Telerrealidad, video y mentiras
por Alfredo Jocelyn-Holt - Diario La Tercera 19/05/2012 - 04:00
Hay quienes sostienen que el público se traga cualquier cosa y que la política, si no es mediática, no es política. Vale, ¿pero cuánto realismo mediático soporta el poder?
Es complicada, de amor y odio, la relación de ciertos políticos con los medios. Creen que con su puro carisma es suficiente; que es cuestión de que se prendan las cámaras para que, bis, se produzca la magia, y el público, encandilado por el brillo que destellan, los pidan de vuelta a rabiar. Sin embargo, cuando la imagen en pantalla no les es del todo favorable acusan de que habría habido malas artes, que los pillaron desprevenidos, se activaron micrófonos indiscretos, que el tono editorial empleado, que el montaje…; en fin, la foto lamentable sería intencional, obedecería a una operación de descrédito.
Los comunicadores, por su parte, se lavan las manos sosteniendo que los medios son neutros, no tienen contenido per se. Son como las ampolletas que se prenden y apagan (la analogía es famosa y es de Marshall McLuhan); es decir, se limitan a sólo “alumbrar” a otros medios comunicativos, en este caso, a los políticos y a los contenidos que emiten. Los comunicadores, en el fondo, se escudan en un realismo brutal. Lo de ellos sería algo así como Goya cuando pintaba a la familia real. Es que después de un tiempo los retratados parecen esperpénticos, aun cuando nunca se imaginaron produciendo semejante efecto eventual. Tal y cual. La sobreexposición no puede sino engendrar monstruos.
Por eso los “reality” (en lo que ha desembocado la televisión) no ofrecen otra cosa que la exhibición impúdica de su propio artificio. Espacios encerrados, claustrofóbicos, desconectados con el mundo afuera; circunstancias límites, críticas, aunque todo bajo control (“situation rooms”) en donde actores pautados (a veces se oyen las instrucciones, basta subir el volumen) aparecen escenificando una ilusión de realidad -una realidad más “real” por lo mismo que falsa-, pero que el público se la creerá igual.
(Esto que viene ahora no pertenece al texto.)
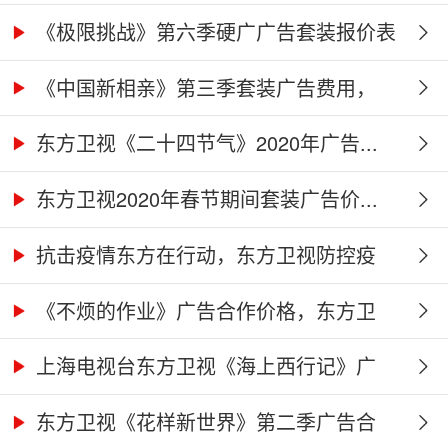
价...
《极限挑战》第六季硬广广告套装报价表
《中国新相亲》第三季套装广告费用，
东...
东方卫视《二十四节气》2020年广告...
东方卫视2020年春节期间套装广告价...
抗击疫情东方在行动，东方卫视防控疫
情...
《不烦的作业》广告合作价格，东方卫
视...
上海电视台东方卫视《海上西行记》广
告...
东方卫视《花样新世界》第二季广告合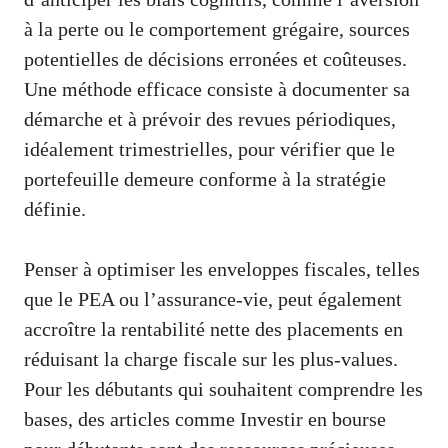
à la perte ou le comportement grégaire, sources
potentielles de décisions erronées et coûteuses.
Une méthode efficace consiste à documenter sa
démarche et à prévoir des revues périodiques,
idéalement trimestrielles, pour vérifier que le
portefeuille demeure conforme à la stratégie
définie.
Penser à optimiser les enveloppes fiscales, telles
que le PEA ou l’assurance-vie, peut également
accroître la rentabilité nette des placements en
réduisant la charge fiscale sur les plus-values.
Pour les débutants qui souhaitent comprendre les
bases, des articles comme
Investir en bourse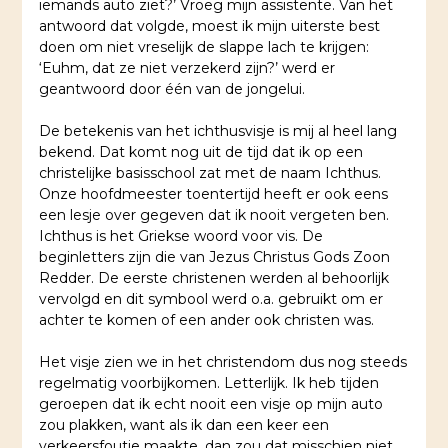
iemands auto ziet?’ Vroeg mijn assistente. Van het
antwoord dat volgde, moest ik mijn uiterste best
doen om niet vreselijk de slappe lach te krijgen:
‘Euhm, dat ze niet verzekerd zijn?’ werd er
geantwoord door één van de jongelui.
De betekenis van het ichthusvisje is mij al heel lang
bekend. Dat komt nog uit de tijd dat ik op een
christelijke basisschool zat met de naam Ichthus.
Onze hoofdmeester toentertijd heeft er ook eens
een lesje over gegeven dat ik nooit vergeten ben.
Ichthus is het Griekse woord voor vis. De
beginletters zijn die van Jezus Christus Gods Zoon
Redder. De eerste christenen werden al behoorlijk
vervolgd en dit symbool werd o.a. gebruikt om er
achter te komen of een ander ook christen was.
Het visje zien we in het christendom dus nog steeds
regelmatig voorbijkomen. Letterlijk. Ik heb tijden
geroepen dat ik echt nooit een visje op mijn auto
zou plakken, want als ik dan een keer een
verkeersfoutje maakte, dan zou dat misschien niet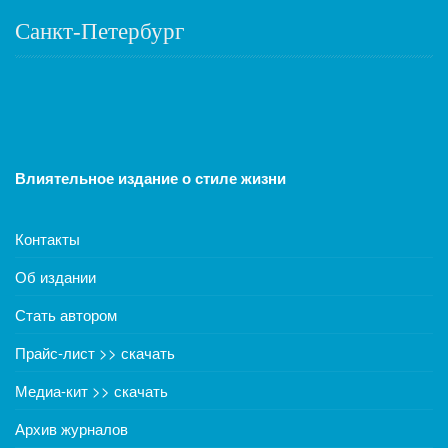
Санкт-Петербург
Влиятельное издание о стиле жизни
Контакты
Об издании
Стать автором
Прайс-лист >> скачать
Медиа-кит >> скачать
Архив журналов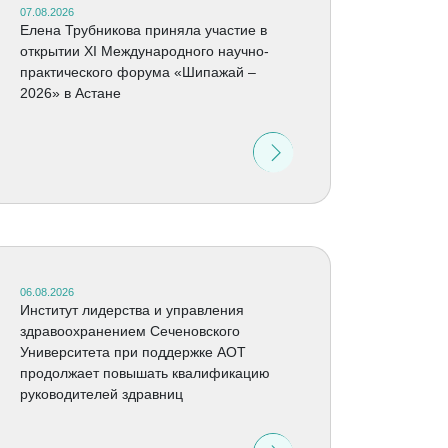
07.08.2026
Елена Трубникова приняла участие в
открытии XI Международного научно-
практического форума «Шипажай –
2026» в Астане
06.08.2026
Институт лидерства и управления
здравоохранением Сеченовского
Университета при поддержке АОТ
продолжает повышать квалификацию
руководителей здравниц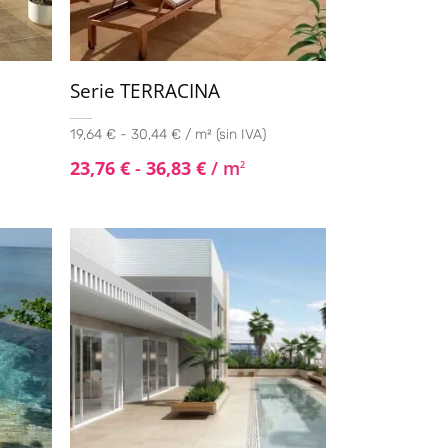
Serie TERRACINA
19,64 € - 30,44 € / m² (sin IVA)
23,76
€
-
36,83
€
/ m
2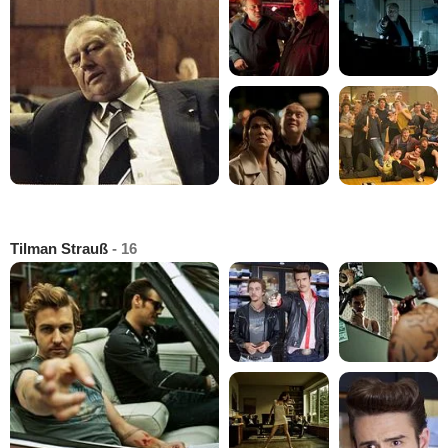
Tilman Strauß
- 16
Es nuestra versión actual del melodrama operístico fulero, el de la soprano del porte de un ropero que hasta el último acto, cuando cae muerta (¡de tisis!), emite sonidos que llenan la sala.
Hay quienes sostienen que el público se traga cualquier cosa y que la política, si no es mediática, no es política. Vale, ¿pero cuánto realismo mediático, cuánta sobreexposición, soporta el poder? Está el “Twitter trap” como lo llama Bill Keller, editor ejecutivo del New York Times. Es difícil saber si el Twitter, al que son asiduos políticos y periodistas, los vuelve o no estúpidos; lo que es evidente “es que hace que alguna gente inteligente suene estúpida”, advierte Keller. Es bien sabido también que la presidencia de Richard Nixon no sobrevivió la crudeza de las conversaciones en el despacho oval una vez hechas públicas. Las grabó (!) y eso que Nixon era sumamente inteligente.
De ahí que, desde siempre, el poder (que sabe más por viejo que por diablo) se rodee de mediadores competentes. De lo contrario, su propio realismo y crudeza lo vuelven pornográfico. Ergo, se cuida de sí mismo. No improvisa en público. Emplea portavoces, no se graba en directo. Manda redactar actas que se revisan y corrigen cuantas veces sea necesario. Y trata de preservar cierta solemnidad mínima. No aparece ejerciendo sus funciones más delicadas mientras masca chicle de puro nervio, es riesgoso; se puede uno tropezar y tener que tragarse el chicle.